The Christian Legal Centre and Comment on Reproductive Ethics were refused permission to bring a test case application for judicial review.
They had wanted to overturn a decision of the research regulator the Human Fertilisation and Embryology Authority.
But the judge ruled their challenge was unarguable. Ms Justice Dobbs, sitting at the High Court in London, ruled that the application was "totally without merit".
The Christian Legal Centre (CLC) and Comment on Reproductive Ethics had claimed the HFEA had operated unfairly in permitting the work.

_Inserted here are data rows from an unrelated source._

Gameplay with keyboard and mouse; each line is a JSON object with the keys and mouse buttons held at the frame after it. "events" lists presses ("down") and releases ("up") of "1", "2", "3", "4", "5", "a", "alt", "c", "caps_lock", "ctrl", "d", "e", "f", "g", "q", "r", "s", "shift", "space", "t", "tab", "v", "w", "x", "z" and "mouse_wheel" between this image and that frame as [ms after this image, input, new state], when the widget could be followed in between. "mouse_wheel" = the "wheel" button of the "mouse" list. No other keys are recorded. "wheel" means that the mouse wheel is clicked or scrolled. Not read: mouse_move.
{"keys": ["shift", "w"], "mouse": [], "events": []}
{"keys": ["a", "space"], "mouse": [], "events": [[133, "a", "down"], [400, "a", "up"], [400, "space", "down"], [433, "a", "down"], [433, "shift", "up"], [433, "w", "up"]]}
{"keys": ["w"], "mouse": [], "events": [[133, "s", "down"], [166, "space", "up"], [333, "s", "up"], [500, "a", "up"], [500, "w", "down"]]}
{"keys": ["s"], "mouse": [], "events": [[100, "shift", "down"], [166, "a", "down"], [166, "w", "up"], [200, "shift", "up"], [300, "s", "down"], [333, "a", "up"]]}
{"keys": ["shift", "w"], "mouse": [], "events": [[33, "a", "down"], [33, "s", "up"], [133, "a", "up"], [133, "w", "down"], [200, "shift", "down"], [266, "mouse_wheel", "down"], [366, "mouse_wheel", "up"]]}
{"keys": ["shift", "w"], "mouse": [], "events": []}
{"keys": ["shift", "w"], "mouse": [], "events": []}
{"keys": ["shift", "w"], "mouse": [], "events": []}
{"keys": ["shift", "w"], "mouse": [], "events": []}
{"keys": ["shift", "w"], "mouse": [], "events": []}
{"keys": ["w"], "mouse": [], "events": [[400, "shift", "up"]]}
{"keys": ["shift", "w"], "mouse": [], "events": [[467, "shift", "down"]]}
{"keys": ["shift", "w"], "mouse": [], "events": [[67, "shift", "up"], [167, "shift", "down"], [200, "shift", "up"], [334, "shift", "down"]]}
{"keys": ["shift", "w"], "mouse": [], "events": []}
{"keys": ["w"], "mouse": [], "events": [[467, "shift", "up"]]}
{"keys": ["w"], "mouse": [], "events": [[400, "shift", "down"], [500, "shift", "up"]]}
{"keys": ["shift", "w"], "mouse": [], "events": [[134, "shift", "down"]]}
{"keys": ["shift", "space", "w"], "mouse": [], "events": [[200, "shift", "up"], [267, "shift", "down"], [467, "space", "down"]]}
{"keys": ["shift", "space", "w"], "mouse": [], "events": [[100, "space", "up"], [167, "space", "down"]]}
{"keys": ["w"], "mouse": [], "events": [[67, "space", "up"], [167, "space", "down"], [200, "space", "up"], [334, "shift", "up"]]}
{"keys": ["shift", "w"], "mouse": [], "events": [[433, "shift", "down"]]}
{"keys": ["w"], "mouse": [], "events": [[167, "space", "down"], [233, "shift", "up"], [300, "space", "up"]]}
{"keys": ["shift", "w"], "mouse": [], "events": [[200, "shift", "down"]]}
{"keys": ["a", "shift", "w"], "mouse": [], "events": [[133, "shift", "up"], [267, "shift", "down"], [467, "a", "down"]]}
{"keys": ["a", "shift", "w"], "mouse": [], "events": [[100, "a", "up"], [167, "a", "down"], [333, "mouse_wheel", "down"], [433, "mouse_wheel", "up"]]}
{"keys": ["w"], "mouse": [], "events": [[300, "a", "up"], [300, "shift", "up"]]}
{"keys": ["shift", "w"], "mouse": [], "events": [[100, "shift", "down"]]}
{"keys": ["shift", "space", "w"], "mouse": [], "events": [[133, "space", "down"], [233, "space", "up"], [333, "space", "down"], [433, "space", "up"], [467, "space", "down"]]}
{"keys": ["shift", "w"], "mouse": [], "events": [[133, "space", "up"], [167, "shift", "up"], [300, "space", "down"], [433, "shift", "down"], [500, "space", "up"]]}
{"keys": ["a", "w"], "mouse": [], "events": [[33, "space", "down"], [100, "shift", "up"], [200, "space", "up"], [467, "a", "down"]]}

But the HFEA said all decisions were made in a transparent way that followed correct procedures.
The challenge was against an HFEA ruling earlier this year to grant licences to scientists at Newcastle University and King's College London in January. A third team in Warwick has subsequently been granted a licence as well.
In March 2008 Scottish Catholic Cardinal Keith O'Brien caused outrgae by comparing the use of microscopic animal cells to 'Frankenstein" like research, a comment which provoked accusations of telling untruths from Lord Winston and senior scientists.
The Human Fertilisation and Embryology Bill came 18 years after previous legislation in the area, and after a two-year debate.
The Human Fertilisation and Embryology Authority (HFEA) has 18 members encompassing a wide range of expertise - including Lord Richard Harries of Pentregarth, a theologian and former Anglican Bishop of Oxford, who backs hybrid research, the government's regulation of scientific research in this area, and the need for new critical thinking.